> WRITTEN TASK
Put every line of the data, from the start through the line containing "Max challenge attempts exceeded. Pleas" (inclusive), into a Markdown table with the columns Row and Line, numbering the rows in order and omitting any blank lines.

> GIVEN ENTRIES
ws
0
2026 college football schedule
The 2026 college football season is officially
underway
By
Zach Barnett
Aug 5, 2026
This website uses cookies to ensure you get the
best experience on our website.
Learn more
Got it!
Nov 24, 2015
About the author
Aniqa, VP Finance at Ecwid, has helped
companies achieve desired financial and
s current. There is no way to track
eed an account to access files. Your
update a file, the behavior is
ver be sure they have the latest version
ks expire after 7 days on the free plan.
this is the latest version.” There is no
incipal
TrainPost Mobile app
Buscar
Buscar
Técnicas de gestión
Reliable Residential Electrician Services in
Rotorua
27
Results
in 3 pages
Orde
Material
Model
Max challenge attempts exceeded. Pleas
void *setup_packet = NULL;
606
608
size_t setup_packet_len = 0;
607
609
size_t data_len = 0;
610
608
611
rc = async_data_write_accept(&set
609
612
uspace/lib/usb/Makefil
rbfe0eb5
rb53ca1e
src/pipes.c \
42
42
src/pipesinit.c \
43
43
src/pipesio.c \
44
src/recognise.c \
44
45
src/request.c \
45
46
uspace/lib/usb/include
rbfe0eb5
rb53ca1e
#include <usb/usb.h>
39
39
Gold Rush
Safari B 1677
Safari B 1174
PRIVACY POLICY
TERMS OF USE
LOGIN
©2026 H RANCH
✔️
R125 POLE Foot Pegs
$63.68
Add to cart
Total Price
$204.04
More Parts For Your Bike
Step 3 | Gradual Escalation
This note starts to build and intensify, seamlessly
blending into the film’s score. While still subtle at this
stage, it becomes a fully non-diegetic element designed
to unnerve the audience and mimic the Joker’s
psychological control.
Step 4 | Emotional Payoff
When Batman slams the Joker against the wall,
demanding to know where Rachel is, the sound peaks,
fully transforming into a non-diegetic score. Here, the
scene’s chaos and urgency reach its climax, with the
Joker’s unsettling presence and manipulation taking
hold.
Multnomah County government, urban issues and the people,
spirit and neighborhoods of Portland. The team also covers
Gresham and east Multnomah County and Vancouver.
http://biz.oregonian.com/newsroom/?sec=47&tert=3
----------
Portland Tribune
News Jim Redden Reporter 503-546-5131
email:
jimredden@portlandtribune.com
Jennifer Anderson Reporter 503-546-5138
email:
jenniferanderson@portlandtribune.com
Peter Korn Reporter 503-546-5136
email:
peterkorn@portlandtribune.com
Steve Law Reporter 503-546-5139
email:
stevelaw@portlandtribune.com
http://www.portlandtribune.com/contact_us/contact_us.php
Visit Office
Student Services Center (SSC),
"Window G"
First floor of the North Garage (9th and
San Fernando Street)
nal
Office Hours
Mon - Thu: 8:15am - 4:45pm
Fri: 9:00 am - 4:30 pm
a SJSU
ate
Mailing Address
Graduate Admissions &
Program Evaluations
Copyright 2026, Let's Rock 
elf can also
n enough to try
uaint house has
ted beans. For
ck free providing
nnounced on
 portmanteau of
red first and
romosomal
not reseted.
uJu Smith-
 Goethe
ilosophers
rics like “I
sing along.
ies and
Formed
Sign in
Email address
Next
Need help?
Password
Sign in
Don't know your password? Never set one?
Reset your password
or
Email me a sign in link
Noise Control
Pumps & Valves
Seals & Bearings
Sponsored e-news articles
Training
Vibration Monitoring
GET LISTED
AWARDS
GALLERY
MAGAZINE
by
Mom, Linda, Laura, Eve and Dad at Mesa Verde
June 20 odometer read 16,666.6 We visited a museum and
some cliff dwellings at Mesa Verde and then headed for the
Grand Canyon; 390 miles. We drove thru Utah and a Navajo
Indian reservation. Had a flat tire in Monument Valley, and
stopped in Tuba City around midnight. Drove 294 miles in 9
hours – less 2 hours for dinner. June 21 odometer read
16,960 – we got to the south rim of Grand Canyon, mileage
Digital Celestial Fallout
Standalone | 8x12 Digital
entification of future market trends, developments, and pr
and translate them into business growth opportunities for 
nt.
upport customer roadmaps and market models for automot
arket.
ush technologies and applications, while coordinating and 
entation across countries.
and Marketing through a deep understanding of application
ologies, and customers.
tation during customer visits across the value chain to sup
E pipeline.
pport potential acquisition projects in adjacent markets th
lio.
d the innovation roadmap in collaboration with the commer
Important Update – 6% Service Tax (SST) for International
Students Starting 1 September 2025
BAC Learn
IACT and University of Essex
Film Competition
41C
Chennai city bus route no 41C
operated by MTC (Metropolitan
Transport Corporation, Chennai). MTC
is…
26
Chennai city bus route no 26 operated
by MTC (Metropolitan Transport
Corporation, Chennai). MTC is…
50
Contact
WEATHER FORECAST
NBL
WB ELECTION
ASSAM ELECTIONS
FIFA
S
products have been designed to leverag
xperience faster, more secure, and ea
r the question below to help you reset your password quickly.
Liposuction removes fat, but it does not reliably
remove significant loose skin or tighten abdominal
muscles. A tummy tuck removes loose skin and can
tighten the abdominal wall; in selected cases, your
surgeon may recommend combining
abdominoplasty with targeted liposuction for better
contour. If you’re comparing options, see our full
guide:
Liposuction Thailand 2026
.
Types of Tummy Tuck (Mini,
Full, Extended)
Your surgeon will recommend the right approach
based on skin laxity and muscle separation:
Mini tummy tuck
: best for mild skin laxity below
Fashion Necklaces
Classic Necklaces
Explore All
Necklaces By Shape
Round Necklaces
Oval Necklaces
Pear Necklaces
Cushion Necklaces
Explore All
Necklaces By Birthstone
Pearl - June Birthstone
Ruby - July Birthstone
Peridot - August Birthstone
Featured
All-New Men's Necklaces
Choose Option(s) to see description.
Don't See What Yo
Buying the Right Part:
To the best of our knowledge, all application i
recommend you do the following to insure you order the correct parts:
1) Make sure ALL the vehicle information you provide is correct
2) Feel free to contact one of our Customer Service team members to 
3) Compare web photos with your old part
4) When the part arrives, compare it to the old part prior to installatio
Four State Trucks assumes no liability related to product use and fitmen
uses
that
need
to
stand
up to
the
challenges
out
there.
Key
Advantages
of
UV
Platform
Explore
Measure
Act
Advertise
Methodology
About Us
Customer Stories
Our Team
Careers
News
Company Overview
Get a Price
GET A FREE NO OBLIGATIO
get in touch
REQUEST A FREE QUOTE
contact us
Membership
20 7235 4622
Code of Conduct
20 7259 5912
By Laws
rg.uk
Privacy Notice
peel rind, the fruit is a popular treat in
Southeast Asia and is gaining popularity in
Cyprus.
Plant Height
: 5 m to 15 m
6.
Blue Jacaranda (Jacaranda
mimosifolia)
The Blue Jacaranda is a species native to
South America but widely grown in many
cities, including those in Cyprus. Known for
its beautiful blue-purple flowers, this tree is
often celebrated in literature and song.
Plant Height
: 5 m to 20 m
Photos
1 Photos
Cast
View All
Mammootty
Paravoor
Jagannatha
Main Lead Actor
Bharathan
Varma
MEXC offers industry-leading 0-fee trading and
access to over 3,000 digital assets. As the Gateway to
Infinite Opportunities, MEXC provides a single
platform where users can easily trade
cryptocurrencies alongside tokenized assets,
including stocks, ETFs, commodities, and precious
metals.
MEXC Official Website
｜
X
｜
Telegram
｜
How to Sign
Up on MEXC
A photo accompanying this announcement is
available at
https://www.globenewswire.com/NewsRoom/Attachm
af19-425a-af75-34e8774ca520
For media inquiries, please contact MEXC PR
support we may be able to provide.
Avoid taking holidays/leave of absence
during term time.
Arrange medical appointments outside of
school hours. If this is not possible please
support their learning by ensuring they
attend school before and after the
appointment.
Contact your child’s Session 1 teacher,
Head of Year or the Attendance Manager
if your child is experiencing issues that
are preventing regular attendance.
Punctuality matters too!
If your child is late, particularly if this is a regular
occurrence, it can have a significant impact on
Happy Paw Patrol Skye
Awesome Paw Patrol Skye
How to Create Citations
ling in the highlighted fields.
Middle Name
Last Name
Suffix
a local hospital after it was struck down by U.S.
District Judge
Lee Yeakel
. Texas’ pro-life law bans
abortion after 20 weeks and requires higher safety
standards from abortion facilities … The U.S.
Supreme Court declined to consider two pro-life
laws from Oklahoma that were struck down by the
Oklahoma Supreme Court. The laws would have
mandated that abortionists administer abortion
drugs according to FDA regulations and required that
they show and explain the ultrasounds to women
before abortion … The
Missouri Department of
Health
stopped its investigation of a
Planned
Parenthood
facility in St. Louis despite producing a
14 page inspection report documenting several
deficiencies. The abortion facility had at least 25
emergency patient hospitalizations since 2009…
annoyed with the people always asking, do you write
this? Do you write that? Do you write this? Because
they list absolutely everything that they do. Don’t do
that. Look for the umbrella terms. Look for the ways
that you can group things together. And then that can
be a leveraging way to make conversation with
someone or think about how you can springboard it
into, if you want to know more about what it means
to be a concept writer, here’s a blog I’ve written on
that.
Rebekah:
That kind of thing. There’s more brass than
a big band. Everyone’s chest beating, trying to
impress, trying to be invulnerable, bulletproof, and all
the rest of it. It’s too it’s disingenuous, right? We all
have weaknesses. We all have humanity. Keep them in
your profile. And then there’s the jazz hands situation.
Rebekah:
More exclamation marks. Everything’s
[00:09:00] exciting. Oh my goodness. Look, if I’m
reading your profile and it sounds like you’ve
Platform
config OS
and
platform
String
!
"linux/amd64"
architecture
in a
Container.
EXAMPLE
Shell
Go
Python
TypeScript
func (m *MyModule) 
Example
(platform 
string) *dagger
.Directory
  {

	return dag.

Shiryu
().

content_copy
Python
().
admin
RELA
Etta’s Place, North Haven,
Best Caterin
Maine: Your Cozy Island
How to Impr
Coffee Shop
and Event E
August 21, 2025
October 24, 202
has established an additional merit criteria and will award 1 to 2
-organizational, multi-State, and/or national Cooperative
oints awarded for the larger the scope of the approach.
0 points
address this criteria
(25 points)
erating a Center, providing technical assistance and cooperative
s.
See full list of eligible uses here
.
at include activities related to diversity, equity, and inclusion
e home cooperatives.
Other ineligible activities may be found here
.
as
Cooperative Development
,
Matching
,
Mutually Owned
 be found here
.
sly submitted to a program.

> ANSWER FOR THIS EXERCISE
| Row | Line |
|---|---|
| 1 | ws |
| 2 | 0 |
| 3 | 2026 college football schedule |
| 4 | The 2026 college football season is officially |
| 5 | underway |
| 6 | By |
| 7 | Zach Barnett |
| 8 | Aug 5, 2026 |
| 9 | This website uses cookies to ensure you get the |
| 10 | best experience on our website. |
| 11 | Learn more |
| 12 | Got it! |
| 13 | Nov 24, 2015 |
| 14 | About the author |
| 15 | Aniqa, VP Finance at Ecwid, has helped |
| 16 | companies achieve desired financial and |
| 17 | s current. There is no way to track |
| 18 | eed an account to access files. Your |
| 19 | update a file, the behavior is |
| 20 | ver be sure they have the latest version |
| 21 | ks expire after 7 days on the free plan. |
| 22 | this is the latest version.” There is no |
| 23 | incipal |
| 24 | TrainPost Mobile app |
| 25 | Buscar |
| 26 | Buscar |
| 27 | Técnicas de gestión |
| 28 | Reliable Residential Electrician Services in |
| 29 | Rotorua |
| 30 | 27 |
| 31 | Results |
| 32 | in 3 pages |
| 33 | Orde |
| 34 | Material |
| 35 | Model |
| 36 | Max challenge attempts exceeded. Pleas |